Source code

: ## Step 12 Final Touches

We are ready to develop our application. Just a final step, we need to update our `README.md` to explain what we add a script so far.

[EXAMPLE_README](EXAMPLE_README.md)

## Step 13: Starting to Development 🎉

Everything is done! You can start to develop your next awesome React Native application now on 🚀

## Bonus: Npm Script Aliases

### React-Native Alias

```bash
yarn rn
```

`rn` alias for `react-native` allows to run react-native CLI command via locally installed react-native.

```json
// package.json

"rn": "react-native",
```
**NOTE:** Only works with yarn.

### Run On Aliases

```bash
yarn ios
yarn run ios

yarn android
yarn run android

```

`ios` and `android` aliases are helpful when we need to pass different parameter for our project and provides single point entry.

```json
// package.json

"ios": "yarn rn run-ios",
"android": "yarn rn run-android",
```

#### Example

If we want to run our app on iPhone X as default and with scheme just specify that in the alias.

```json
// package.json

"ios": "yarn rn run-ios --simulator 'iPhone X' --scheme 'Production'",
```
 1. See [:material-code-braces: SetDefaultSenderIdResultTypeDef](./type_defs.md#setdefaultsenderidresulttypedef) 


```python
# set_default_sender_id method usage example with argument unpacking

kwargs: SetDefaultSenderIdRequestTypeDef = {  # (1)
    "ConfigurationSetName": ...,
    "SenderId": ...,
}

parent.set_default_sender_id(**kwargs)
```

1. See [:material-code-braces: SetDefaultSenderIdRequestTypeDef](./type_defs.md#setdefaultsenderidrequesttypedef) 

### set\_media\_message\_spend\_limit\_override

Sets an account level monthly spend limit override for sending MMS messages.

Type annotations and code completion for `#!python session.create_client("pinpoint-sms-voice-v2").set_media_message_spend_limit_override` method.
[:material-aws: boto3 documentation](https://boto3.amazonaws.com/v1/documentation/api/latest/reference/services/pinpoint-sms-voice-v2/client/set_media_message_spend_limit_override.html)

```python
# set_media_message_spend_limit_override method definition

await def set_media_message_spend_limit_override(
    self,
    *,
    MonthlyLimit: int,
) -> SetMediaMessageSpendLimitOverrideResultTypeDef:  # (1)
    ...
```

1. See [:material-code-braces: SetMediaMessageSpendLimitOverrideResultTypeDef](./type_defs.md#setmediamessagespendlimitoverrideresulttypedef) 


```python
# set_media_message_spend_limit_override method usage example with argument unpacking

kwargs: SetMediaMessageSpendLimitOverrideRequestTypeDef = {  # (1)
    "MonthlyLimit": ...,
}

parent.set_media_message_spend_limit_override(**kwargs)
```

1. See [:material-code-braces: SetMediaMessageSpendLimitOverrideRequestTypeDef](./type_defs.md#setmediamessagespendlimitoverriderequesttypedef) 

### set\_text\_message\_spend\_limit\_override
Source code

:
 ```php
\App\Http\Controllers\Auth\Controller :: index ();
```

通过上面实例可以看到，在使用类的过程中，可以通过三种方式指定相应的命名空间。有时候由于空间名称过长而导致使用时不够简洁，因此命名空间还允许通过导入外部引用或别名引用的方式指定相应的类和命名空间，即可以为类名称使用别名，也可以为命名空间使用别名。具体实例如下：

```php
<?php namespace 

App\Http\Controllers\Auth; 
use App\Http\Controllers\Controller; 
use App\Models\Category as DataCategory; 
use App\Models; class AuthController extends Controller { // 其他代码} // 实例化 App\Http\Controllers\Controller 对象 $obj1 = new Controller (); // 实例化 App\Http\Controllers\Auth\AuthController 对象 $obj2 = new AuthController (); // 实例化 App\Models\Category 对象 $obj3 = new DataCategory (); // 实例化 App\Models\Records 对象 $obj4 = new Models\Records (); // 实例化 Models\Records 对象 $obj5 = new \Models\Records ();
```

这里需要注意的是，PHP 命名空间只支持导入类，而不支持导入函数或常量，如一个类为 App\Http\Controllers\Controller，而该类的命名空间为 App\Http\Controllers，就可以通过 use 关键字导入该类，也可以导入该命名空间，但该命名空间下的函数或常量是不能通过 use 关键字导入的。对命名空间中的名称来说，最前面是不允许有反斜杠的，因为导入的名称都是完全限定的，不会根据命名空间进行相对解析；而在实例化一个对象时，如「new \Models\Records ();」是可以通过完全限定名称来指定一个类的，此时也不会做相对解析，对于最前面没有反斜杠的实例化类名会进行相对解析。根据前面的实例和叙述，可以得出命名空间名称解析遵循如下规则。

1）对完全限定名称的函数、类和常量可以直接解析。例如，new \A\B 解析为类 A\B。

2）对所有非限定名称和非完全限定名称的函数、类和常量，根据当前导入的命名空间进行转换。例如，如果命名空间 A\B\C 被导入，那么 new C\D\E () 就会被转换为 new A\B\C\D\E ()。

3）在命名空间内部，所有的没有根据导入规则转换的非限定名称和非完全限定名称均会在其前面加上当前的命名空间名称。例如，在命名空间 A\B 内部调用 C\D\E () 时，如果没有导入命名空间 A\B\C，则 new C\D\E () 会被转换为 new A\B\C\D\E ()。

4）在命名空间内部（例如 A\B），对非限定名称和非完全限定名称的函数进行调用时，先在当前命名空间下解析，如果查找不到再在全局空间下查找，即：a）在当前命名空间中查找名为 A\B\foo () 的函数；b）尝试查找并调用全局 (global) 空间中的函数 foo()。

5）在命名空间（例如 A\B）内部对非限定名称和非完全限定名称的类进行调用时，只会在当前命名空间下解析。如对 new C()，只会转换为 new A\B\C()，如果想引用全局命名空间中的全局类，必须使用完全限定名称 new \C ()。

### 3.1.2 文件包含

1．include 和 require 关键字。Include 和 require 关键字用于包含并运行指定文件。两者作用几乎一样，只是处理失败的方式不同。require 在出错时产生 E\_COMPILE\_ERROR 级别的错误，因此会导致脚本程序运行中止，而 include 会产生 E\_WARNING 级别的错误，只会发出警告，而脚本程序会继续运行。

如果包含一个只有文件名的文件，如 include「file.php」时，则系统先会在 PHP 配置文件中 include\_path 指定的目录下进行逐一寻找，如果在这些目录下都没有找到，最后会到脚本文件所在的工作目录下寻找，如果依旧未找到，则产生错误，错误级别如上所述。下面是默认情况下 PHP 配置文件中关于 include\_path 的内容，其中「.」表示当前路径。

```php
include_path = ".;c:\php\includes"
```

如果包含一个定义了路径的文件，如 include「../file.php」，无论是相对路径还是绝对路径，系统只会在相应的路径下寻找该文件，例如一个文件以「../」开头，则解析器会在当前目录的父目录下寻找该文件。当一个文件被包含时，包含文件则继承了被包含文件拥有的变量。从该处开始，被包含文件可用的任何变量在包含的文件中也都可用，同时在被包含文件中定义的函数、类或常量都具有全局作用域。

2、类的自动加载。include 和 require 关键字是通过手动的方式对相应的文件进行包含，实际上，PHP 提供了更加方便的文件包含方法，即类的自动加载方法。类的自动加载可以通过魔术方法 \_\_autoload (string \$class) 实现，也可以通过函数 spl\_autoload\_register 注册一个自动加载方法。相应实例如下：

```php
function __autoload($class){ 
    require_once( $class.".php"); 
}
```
============
**Problem to work on**
Your response should contain each line of the entries above that holds the string "Controllers".

**Result**
\App\Http\Controllers\Auth\Controller :: index ();
App\Http\Controllers\Auth; 
use App\Http\Controllers\Controller; 
use App\Models; class AuthController extends Controller { // 其他代码} // 实例化 App\Http\Controllers\Controller 对象 $obj1 = new Controller (); // 实例化 App\Http\Controllers\Auth\AuthController 对象 $obj2 = new AuthController (); // 实例化 App\Models\Category 对象 $obj3 = new DataCategory (); // 实例化 App\Models\Records 对象 $obj4 = new Models\Records (); // 实例化 Models\Records 对象 $obj5 = new \Models\Records ();
这里需要注意的是，PHP 命名空间只支持导入类，而不支持导入函数或常量，如一个类为 App\Http\Controllers\Controller，而该类的命名空间为 App\Http\Controllers，就可以通过 use 关键字导入该类，也可以导入该命名空间，但该命名空间下的函数或常量是不能通过 use 关键字导入的。对命名空间中的名称来说，最前面是不允许有反斜杠的，因为导入的名称都是完全限定的，不会根据命名空间进行相对解析；而在实例化一个对象时，如「new \Models\Records ();」是可以通过完全限定名称来指定一个类的，此时也不会做相对解析，对于最前面没有反斜杠的实例化类名会进行相对解析。根据前面的实例和叙述，可以得出命名空间名称解析遵循如下规则。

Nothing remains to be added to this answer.